§ 検討用文章
「最近手に入れた古いものシリーズ」を、もうすこし続けようかとも思っていましたが、3日間それを書いているうちに新着情報がいろいろ入ってきましたので、またそちらの紹介に戻ります。

京都から、展覧会情報、既に始まっています。

黒田 大スケ「未然のライシテ、どげざの目線」

期 日 : 2021年2月20日(土)~4月4日(日)
会 場 : 京都芸術センター 京都市中京区室町通蛸薬師下る山伏山町546-2
時 間 : 10:00~20:00
休 館 : 3月1日(月)
料 金 : 無料

京都芸術センターが実施する Co-program カテゴリー B では、アーティストと京都芸術センターが共同で展覧会を実施しています。今年度は黒田大スケと共同で、展示『未然のライシテ、どげざの目線』を開催します。

日本において銅像をはじめとする公共彫刻は、ただの彫刻というよりも、そのモデルとなった人物と同一視したり、あるいは服を着せ食事を供えたり、最近でいえばマスクをつけたりと、人格を持った人間のように扱われることがしばしばあります。例えば此処京都芸術センターの入り口にある二宮金次郎像にマスクがつけられているように、(最近は靴も履いています。)ごく自然な振る舞いとして日常に溶け込んでいます。ところでこうした感覚は何処からやってきたのでしょうか?

§ 提供資料
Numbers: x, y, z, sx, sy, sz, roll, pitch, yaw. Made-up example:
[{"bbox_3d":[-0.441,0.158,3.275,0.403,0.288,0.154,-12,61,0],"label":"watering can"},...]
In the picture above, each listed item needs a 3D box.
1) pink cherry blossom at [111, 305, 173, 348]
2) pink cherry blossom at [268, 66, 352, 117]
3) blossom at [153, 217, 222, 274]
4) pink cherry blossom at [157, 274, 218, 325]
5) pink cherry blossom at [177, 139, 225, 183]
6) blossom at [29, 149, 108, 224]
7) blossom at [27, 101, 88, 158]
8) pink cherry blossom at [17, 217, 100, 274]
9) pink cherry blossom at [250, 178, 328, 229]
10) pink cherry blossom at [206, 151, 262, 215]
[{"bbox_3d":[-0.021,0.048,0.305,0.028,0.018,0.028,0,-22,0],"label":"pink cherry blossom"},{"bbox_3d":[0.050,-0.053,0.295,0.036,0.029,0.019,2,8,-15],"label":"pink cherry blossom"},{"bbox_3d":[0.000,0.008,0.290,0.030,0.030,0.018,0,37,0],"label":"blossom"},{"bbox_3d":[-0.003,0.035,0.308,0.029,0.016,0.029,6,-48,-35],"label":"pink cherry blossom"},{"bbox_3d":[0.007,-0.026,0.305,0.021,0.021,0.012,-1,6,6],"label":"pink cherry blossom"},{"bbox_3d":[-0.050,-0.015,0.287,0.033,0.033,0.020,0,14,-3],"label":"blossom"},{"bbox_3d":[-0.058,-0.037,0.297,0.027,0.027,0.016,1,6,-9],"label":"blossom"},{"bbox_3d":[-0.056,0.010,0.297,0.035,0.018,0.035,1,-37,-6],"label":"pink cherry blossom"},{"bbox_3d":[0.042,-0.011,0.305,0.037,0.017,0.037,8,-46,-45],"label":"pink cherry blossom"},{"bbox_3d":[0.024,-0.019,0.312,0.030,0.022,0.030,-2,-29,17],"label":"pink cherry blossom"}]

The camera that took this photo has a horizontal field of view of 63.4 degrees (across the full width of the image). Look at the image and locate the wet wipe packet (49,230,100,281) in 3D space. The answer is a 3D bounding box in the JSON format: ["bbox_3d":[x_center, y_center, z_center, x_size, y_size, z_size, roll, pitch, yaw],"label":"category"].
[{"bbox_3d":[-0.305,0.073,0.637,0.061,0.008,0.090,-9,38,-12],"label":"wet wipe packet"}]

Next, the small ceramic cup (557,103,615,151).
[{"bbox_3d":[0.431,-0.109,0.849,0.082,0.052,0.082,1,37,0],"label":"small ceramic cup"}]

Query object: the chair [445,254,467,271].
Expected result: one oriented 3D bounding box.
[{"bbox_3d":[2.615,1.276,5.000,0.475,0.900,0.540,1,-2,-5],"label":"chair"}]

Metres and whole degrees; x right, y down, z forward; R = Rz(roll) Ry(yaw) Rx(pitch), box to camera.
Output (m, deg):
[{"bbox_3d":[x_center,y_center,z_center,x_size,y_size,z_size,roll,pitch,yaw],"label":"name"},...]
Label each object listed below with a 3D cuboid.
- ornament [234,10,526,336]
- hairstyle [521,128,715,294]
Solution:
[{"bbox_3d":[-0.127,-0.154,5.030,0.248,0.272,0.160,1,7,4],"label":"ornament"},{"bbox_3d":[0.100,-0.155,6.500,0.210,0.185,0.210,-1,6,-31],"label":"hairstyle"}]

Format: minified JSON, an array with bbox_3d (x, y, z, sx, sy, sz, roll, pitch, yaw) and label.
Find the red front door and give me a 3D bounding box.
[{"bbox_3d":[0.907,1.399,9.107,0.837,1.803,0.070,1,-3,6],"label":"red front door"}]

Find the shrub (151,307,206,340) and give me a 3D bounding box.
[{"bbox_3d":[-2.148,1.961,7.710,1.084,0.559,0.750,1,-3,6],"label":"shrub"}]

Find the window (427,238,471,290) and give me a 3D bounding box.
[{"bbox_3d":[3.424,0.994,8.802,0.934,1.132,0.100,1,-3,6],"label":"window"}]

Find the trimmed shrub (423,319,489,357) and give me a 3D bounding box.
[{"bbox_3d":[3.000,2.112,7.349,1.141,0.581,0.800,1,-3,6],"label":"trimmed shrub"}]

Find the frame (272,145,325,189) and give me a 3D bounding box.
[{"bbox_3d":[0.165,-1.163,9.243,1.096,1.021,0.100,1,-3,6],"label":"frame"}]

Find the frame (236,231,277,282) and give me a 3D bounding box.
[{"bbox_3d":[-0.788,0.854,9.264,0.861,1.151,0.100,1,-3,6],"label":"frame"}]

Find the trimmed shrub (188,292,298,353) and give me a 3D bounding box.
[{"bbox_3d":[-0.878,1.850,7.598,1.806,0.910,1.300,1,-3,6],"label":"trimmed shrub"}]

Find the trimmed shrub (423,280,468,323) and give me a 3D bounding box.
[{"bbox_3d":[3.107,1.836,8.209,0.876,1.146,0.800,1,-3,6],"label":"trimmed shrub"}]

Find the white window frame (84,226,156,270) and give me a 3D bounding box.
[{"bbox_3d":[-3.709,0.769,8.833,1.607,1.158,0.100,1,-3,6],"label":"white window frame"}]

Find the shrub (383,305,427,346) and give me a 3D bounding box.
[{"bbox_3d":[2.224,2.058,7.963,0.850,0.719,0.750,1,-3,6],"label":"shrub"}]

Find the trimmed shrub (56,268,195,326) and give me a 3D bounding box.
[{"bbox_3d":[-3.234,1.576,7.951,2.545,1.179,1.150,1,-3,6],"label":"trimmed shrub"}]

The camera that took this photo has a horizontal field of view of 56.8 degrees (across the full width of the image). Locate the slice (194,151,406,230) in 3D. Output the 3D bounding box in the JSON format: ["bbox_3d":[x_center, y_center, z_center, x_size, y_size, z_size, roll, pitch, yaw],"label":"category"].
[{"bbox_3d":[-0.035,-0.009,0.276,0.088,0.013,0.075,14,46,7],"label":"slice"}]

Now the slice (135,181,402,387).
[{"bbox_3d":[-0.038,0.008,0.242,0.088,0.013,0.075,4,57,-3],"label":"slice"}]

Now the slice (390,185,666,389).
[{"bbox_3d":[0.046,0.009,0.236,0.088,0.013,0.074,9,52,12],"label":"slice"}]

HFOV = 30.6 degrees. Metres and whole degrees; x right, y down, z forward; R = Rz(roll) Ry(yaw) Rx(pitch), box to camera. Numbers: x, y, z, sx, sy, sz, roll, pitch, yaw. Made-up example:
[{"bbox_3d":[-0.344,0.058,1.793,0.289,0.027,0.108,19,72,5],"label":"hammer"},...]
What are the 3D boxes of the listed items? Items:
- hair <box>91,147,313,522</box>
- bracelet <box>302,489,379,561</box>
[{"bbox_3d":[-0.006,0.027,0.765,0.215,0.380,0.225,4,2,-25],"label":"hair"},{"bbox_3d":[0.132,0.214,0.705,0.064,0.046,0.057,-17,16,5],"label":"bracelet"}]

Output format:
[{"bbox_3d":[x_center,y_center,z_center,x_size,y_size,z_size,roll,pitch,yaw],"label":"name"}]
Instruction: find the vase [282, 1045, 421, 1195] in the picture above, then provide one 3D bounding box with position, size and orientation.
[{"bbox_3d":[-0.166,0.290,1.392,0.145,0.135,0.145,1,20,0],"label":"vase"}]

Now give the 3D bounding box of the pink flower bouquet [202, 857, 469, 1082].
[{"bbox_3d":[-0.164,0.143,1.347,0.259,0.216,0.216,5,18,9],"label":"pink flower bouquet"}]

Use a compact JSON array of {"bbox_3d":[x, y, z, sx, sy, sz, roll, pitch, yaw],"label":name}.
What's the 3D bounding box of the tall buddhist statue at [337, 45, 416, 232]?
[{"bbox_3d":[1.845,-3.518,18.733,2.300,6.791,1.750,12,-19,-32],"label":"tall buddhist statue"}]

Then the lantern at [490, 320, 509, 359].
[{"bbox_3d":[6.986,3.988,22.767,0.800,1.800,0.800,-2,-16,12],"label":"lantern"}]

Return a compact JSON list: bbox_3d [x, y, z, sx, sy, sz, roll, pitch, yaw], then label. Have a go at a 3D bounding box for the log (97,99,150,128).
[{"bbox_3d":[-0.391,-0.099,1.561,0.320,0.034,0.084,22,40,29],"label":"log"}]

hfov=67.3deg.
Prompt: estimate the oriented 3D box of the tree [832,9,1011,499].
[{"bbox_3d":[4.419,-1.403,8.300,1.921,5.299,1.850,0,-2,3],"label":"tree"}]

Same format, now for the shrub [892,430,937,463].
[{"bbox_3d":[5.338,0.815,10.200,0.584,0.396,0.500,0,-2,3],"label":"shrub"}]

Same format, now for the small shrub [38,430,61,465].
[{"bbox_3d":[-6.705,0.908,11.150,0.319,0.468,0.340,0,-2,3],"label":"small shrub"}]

§ 答える問い
1 - 黒田大スケ展を紹介する文章で、休館日はいつとされているか。
2 - 黒田大スケ展を紹介する文章を、最後の文の次から引き継いで書き進めよ。

§ 解答済み課題
1 - 3月1日(月)。

2 -
本展は、京都市内にある有名な公共彫刻を起点に、彫刻が帯びる霊性、言い換えれば、彫刻が人格を持った人間であるかのように感じる感覚を、あらゆる実験的芸術的アプローチによって創造的に視覚化し、彫刻の持つ意味や背景を捉え直す試みを展示しています。また、会場内では黒田のこれまでのリサーチ等の資料も併せてご覧いただけます。その彫刻はなぜ作られたのか?彫刻家は何を目指したのか?彫刻とは何か?彫刻を改めて捉え直し、公共と彫刻の関係について再考する機会となれば幸いです。

黒田大スケ / 美術家
1982 年京都府生まれ。2013 年広島市立大学大学院総合造形芸術専攻(彫刻)修了。橋本平八「石に就て」の研究で博士号取得。2019 年文化庁新進芸術家海外研修制度で渡米。帰国後、関西を中心に活動している。歴史、環境、身体の間にある「幽霊」のように目に見えないが認識されているものをテーマに作品を制作している。最近の展覧会に「本のキリヌキ」(瑞雲庵、2020)、「ギャラリートラック」(京都市街地、2020)等がある。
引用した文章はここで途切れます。